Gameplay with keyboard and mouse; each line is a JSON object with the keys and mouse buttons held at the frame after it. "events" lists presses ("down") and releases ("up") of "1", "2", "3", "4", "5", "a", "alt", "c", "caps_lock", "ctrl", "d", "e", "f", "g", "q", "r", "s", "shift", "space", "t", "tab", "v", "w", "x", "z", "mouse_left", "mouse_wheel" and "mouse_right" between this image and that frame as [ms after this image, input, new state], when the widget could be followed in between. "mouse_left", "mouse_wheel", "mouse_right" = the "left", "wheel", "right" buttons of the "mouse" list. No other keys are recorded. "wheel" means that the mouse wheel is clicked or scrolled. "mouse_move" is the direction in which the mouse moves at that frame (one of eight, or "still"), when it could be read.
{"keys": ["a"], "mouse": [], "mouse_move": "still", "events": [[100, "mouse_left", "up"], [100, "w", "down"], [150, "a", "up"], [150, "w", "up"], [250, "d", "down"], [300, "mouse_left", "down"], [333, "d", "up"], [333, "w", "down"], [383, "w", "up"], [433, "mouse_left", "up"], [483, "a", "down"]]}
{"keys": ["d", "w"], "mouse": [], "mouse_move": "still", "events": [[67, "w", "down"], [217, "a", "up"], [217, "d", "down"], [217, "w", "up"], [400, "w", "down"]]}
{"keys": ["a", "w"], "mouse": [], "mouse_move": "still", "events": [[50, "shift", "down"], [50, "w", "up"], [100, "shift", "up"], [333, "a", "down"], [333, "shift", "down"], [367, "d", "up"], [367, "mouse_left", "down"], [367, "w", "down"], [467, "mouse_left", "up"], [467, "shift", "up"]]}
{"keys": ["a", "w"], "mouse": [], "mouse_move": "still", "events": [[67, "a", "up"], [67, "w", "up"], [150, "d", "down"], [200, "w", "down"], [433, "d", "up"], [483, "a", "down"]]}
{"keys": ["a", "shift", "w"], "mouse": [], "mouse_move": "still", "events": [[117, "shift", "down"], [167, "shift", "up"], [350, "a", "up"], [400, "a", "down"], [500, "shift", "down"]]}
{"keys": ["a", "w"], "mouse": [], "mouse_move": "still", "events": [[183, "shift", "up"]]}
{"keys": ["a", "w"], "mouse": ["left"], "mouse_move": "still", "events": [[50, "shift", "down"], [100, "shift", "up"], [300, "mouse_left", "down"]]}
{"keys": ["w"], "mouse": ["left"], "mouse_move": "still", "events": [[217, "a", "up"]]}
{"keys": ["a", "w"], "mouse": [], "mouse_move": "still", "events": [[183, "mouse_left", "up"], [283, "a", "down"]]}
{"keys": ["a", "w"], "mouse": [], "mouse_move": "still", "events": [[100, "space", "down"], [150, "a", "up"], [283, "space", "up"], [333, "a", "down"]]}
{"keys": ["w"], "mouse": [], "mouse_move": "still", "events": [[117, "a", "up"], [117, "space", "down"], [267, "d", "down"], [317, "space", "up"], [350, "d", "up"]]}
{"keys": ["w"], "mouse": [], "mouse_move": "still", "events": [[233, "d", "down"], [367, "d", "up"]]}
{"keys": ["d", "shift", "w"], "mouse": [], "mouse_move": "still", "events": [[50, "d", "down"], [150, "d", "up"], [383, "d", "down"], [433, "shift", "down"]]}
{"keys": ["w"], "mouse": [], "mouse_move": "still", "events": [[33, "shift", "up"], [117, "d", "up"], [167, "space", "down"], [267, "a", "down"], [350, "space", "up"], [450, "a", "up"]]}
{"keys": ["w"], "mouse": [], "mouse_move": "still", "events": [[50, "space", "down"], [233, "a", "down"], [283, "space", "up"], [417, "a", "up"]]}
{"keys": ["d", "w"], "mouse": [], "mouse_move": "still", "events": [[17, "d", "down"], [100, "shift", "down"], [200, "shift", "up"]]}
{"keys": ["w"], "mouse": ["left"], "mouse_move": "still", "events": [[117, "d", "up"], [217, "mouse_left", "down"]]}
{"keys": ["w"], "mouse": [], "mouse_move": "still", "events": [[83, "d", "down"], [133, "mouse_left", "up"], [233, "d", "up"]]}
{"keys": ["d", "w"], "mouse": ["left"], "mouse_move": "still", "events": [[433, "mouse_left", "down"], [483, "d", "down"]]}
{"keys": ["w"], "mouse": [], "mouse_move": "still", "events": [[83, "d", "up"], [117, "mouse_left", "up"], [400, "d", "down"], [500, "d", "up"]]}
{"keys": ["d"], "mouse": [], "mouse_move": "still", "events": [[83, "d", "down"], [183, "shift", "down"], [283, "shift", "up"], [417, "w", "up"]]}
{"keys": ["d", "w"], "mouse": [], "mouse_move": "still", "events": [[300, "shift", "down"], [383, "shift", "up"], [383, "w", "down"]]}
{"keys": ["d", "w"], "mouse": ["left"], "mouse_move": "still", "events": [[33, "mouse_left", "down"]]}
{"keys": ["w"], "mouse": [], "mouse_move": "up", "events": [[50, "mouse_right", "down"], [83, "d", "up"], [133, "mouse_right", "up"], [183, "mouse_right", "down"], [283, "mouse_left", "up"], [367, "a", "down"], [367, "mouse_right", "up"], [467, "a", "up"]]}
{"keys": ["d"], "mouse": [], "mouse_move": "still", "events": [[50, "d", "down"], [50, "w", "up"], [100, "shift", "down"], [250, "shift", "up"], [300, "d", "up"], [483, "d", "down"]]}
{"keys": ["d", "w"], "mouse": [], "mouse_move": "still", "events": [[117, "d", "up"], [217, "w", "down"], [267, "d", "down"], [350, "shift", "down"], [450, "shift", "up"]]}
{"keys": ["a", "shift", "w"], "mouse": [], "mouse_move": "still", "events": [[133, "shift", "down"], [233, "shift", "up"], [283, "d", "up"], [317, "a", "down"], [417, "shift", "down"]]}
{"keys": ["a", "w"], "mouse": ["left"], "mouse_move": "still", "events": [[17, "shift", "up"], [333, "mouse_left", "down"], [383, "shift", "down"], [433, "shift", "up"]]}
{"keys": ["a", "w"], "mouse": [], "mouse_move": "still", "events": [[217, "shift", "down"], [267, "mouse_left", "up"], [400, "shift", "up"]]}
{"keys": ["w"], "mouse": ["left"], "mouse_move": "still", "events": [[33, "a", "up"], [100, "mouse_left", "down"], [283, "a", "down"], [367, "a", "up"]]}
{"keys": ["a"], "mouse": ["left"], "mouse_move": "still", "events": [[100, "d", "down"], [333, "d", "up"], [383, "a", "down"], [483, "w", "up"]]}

Exercise brief
Every record above needs to be restated exactly.

Worked solution
Gameplay with keyboard and mouse; each line is a JSON object with the keys and mouse buttons held at the frame after it. "events" lists presses ("down") and releases ("up") of "1", "2", "3", "4", "5", "a", "alt", "c", "caps_lock", "ctrl", "d", "e", "f", "g", "q", "r", "s", "shift", "space", "t", "tab", "v", "w", "x", "z", "mouse_left", "mouse_wheel" and "mouse_right" between this image and that frame as [ms after this image, input, new state], when the widget could be followed in between. "mouse_left", "mouse_wheel", "mouse_right" = the "left", "wheel", "right" buttons of the "mouse" list. No other keys are recorded. "wheel" means that the mouse wheel is clicked or scrolled. "mouse_move" is the direction in which the mouse moves at that frame (one of eight, or "still"), when it could be read.
{"keys": ["a"], "mouse": [], "mouse_move": "still", "events": [[100, "mouse_left", "up"], [100, "w", "down"], [150, "a", "up"], [150, "w", "up"], [250, "d", "down"], [300, "mouse_left", "down"], [333, "d", "up"], [333, "w", "down"], [383, "w", "up"], [433, "mouse_left", "up"], [483, "a", "down"]]}
{"keys": ["d", "w"], "mouse": [], "mouse_move": "still", "events": [[67, "w", "down"], [217, "a", "up"], [217, "d", "down"], [217, "w", "up"], [400, "w", "down"]]}
{"keys": ["a", "w"], "mouse": [], "mouse_move": "still", "events": [[50, "shift", "down"], [50, "w", "up"], [100, "shift", "up"], [333, "a", "down"], [333, "shift", "down"], [367, "d", "up"], [367, "mouse_left", "down"], [367, "w", "down"], [467, "mouse_left", "up"], [467, "shift", "up"]]}
{"keys": ["a", "w"], "mouse": [], "mouse_move": "still", "events": [[67, "a", "up"], [67, "w", "up"], [150, "d", "down"], [200, "w", "down"], [433, "d", "up"], [483, "a", "down"]]}
{"keys": ["a", "shift", "w"], "mouse": [], "mouse_move": "still", "events": [[117, "shift", "down"], [167, "shift", "up"], [350, "a", "up"], [400, "a", "down"], [500, "shift", "down"]]}
{"keys": ["a", "w"], "mouse": [], "mouse_move": "still", "events": [[183, "shift", "up"]]}
{"keys": ["a", "w"], "mouse": ["left"], "mouse_move": "still", "events": [[50, "shift", "down"], [100, "shift", "up"], [300, "mouse_left", "down"]]}
{"keys": ["w"], "mouse": ["left"], "mouse_move": "still", "events": [[217, "a", "up"]]}
{"keys": ["a", "w"], "mouse": [], "mouse_move": "still", "events": [[183, "mouse_left", "up"], [283, "a", "down"]]}
{"keys": ["a", "w"], "mouse": [], "mouse_move": "still", "events": [[100, "space", "down"], [150, "a", "up"], [283, "space", "up"], [333, "a", "down"]]}
{"keys": ["w"], "mouse": [], "mouse_move": "still", "events": [[117, "a", "up"], [117, "space", "down"], [267, "d", "down"], [317, "space", "up"], [350, "d", "up"]]}
{"keys": ["w"], "mouse": [], "mouse_move": "still", "events": [[233, "d", "down"], [367, "d", "up"]]}
{"keys": ["d", "shift", "w"], "mouse": [], "mouse_move": "still", "events": [[50, "d", "down"], [150, "d", "up"], [383, "d", "down"], [433, "shift", "down"]]}
{"keys": ["w"], "mouse": [], "mouse_move": "still", "events": [[33, "shift", "up"], [117, "d", "up"], [167, "space", "down"], [267, "a", "down"], [350, "space", "up"], [450, "a", "up"]]}
{"keys": ["w"], "mouse": [], "mouse_move": "still", "events": [[50, "space", "down"], [233, "a", "down"], [283, "space", "up"], [417, "a", "up"]]}
{"keys": ["d", "w"], "mouse": [], "mouse_move": "still", "events": [[17, "d", "down"], [100, "shift", "down"], [200, "shift", "up"]]}
{"keys": ["w"], "mouse": ["left"], "mouse_move": "still", "events": [[117, "d", "up"], [217, "mouse_left", "down"]]}
{"keys": ["w"], "mouse": [], "mouse_move": "still", "events": [[83, "d", "down"], [133, "mouse_left", "up"], [233, "d", "up"]]}
{"keys": ["d", "w"], "mouse": ["left"], "mouse_move": "still", "events": [[433, "mouse_left", "down"], [483, "d", "down"]]}
{"keys": ["w"], "mouse": [], "mouse_move": "still", "events": [[83, "d", "up"], [117, "mouse_left", "up"], [400, "d", "down"], [500, "d", "up"]]}
{"keys": ["d"], "mouse": [], "mouse_move": "still", "events": [[83, "d", "down"], [183, "shift", "down"], [283, "shift", "up"], [417, "w", "up"]]}
{"keys": ["d", "w"], "mouse": [], "mouse_move": "still", "events": [[300, "shift", "down"], [383, "shift", "up"], [383, "w", "down"]]}
{"keys": ["d", "w"], "mouse": ["left"], "mouse_move": "still", "events": [[33, "mouse_left", "down"]]}
{"keys": ["w"], "mouse": [], "mouse_move": "up", "events": [[50, "mouse_right", "down"], [83, "d", "up"], [133, "mouse_right", "up"], [183, "mouse_right", "down"], [283, "mouse_left", "up"], [367, "a", "down"], [367, "mouse_right", "up"], [467, "a", "up"]]}
{"keys": ["d"], "mouse": [], "mouse_move": "still", "events": [[50, "d", "down"], [50, "w", "up"], [100, "shift", "down"], [250, "shift", "up"], [300, "d", "up"], [483, "d", "down"]]}
{"keys": ["d", "w"], "mouse": [], "mouse_move": "still", "events": [[117, "d", "up"], [217, "w", "down"], [267, "d", "down"], [350, "shift", "down"], [450, "shift", "up"]]}
{"keys": ["a", "shift", "w"], "mouse": [], "mouse_move": "still", "events": [[133, "shift", "down"], [233, "shift", "up"], [283, "d", "up"], [317, "a", "down"], [417, "shift", "down"]]}
{"keys": ["a", "w"], "mouse": ["left"], "mouse_move": "still", "events": [[17, "shift", "up"], [333, "mouse_left", "down"], [383, "shift", "down"], [433, "shift", "up"]]}
{"keys": ["a", "w"], "mouse": [], "mouse_move": "still", "events": [[217, "shift", "down"], [267, "mouse_left", "up"], [400, "shift", "up"]]}
{"keys": ["w"], "mouse": ["left"], "mouse_move": "still", "events": [[33, "a", "up"], [100, "mouse_left", "down"], [283, "a", "down"], [367, "a", "up"]]}
{"keys": ["a"], "mouse": ["left"], "mouse_move": "still", "events": [[100, "d", "down"], [333, "d", "up"], [383, "a", "down"], [483, "w", "up"]]}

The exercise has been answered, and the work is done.